White House Budget Director Mick Mulvaney on Sunday echoed the comments of Treasury Secretary Steven Mnuchin that Donald Trump doesn’t think the U.S. president has the authority to fire the head of the Federal Reserve.
Trump has made no public comments about a Bloomberg News report late Friday that he’d discussed firing the Fed’s Jerome Powell after the latest interest rate hike by the central bank under Powell’s stewardship.
But Mulvaney, who’s set to become the acting White House chief of staff, said on ABC’s “This Week” that he’d spoken with Mnuchin, who issued a pair of tweets Saturday evening in which he quoted Trump saying he didn’t believe he had the authority to remove Powell.
“He put out a tweet last night specifically saying that he now realizes he does not have the ability,’’ Mulvaney said, at first mistakenly attributing the tweets directly to Trump, then correcting himself that they came via Mnuchin, who moved to reassure markets that Powell wouldn’t be ousted.
Mulvaney, the incoming acting White House chief of staff, said “it’s not at all unusual for a president to complain about the actions of the Federal Reserve chairman” and that the tension between the president and an independent Fed is “traditional as part of our system.”
“So it shouldn’t be surprising to anybody that the president’s not happy that the Fed is raising rates and we think driving down the value of the stock market,” he said.
Mulvaney said fundamentals of the economy are strong, with unemployment low and capital investment high.
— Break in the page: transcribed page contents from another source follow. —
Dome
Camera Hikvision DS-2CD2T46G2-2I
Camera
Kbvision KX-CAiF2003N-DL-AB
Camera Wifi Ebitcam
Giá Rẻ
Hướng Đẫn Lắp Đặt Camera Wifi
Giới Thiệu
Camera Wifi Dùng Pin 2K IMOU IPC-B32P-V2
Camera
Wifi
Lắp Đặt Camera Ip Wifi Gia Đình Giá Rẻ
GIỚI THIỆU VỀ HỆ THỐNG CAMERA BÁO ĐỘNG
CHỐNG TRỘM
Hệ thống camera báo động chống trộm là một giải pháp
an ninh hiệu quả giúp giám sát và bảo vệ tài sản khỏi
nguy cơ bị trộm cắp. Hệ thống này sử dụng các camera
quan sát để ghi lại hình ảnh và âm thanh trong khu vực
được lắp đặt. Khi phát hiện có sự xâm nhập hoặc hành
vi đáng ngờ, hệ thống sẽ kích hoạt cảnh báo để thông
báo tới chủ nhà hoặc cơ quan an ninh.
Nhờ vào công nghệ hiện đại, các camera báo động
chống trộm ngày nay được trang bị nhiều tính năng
The administration isn’t happy about the recent market decline but “the stock market goes up, the stock market goes down,” he added.
Asked about a New York Times report that Trump told advisers Powell’s interest-rate increases will “turn me into” President Herbert Hoover, who was in office during the Great Depression, Mulvaney said the economy is much stronger than in the 1920s.
“No one thinks we’re going into a Great Depression,” Mulvaney said.
Mulvaney said he’s talked with Trump about his “acting” designation as chief of staff, and noted people serve in the administration at the pleasure of the president.
“I think what we’ll just do is take a couple weeks, a couple months and see if he likes the way I’m handling the job, if I’d like the job,” he said. “This is an ordinary thing.”